What is the behaviour for boxes clipping a state that has point data that are not in the box, are those data supposed to be included by extension because people will see say Texas asserted distributions, but not all points in Texas. I find a myriad of questions like this present just as much potential confusion not.

Note that you can use non-rectangular polygons to search on TaxonPages and in TW, it doesn't take much to wrap the geographic areas in question.

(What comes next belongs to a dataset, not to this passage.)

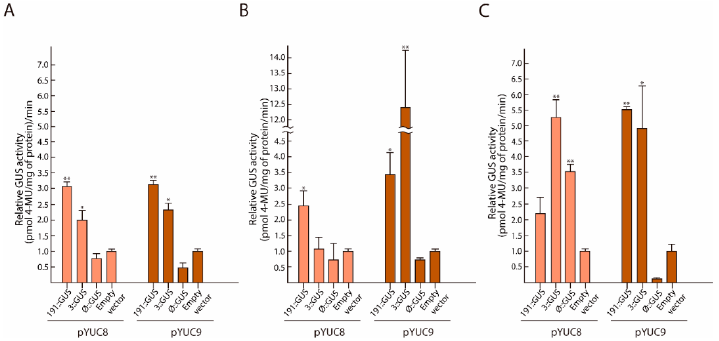
Figure A1. Genome browser screenshots showing the binding of MYC2 and MYC3 to the promoter regions of the eleven YUCCA genes. The figure shows the genomic regions around ( A ) YUC1 , At4g32540; ( B ) YUC2 , At4g13260; ( C ) YUC3 , At1g04610; ( D ) YUC4 , At5g11320; ( E ) YUC5 , At5g43890; ( F ) YUC6 , At5g25620; ( G ) YUC7 , At2g33230; ( H ) YUC8 , At4g28720; ( I ) YUC9 , At1g04180; ( J ) YUC10 , At1g48910; and ( K ) YUC11 , At1g48910. The corresponding YUCCA genes are marked in each panel. Possible binding sites, represented by an enrichment of sequence reads obtained from either MYC2 or MYC3 ChIP-seq assays, in the YUC promoters are highlighted by arrows. The data have been extracted from Zander et al. [40]. Array results are available under: http://neomorph.salk.edu/MYC2, last accessed: 8 September 2021.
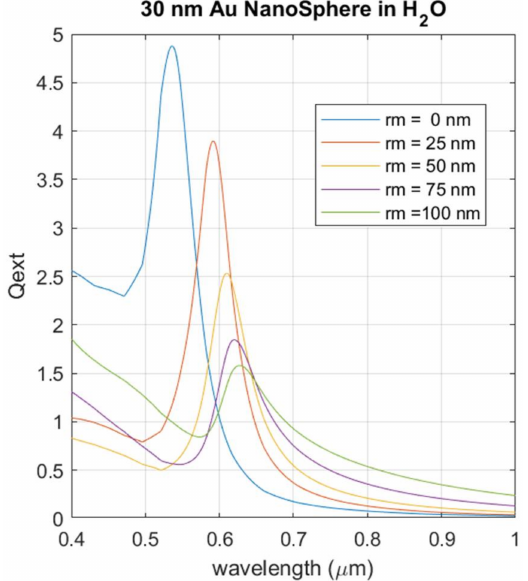
Figure 10. Simulated LSPR intensity for AuNPs with fixed dimensions (radius 30 nm). Gold nanospheres are immersed in pure water and have a capping layer of EGCG with thickness between 0 and 100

klausriede commented 9 months ago

Yes inaturalist only has points, it does not work with shapes. So this is correct. And in fact the Egypt data from inaturalist are totally insufficient, reflecting bad coverage. This is the advantage of OSF, and it should be maintained in TP

mjy commented 9 months ago

You can draw shapes in Species Files to do spatial queries?

klausriede commented 9 months ago

No, search was for geographical units. for example Great Britain http://orthoptera.speciesfile.org/Common/editTaxon/SearchForTaxon.aspx gives you a list of extant species not exclusively existing in Britain. Interestingly it does not work for scotland.

mjy commented 9 months ago

This is the advantage of OSF, and it should be maintained in TP ... gives you a list of extant species not exclusively existing in Britain.

The search in TaxonPages gives you a list of species (we don't check extant) not exclusively found in that spatial area provided. It does so with more potential power, using a true spatial query (instead of a lookup which selects a value that must be matched against) on both specimens and asserted distributions.

In addition we provide the DwC that lets you do exactly what you did before, again with more power and resolution, you can download the DwC and filter on the value (as is done in Species File) "Great Britian". Open refine is your friend here. Just like in OSF there are going to be exceptions to the data.

I feel that we are picking at straws.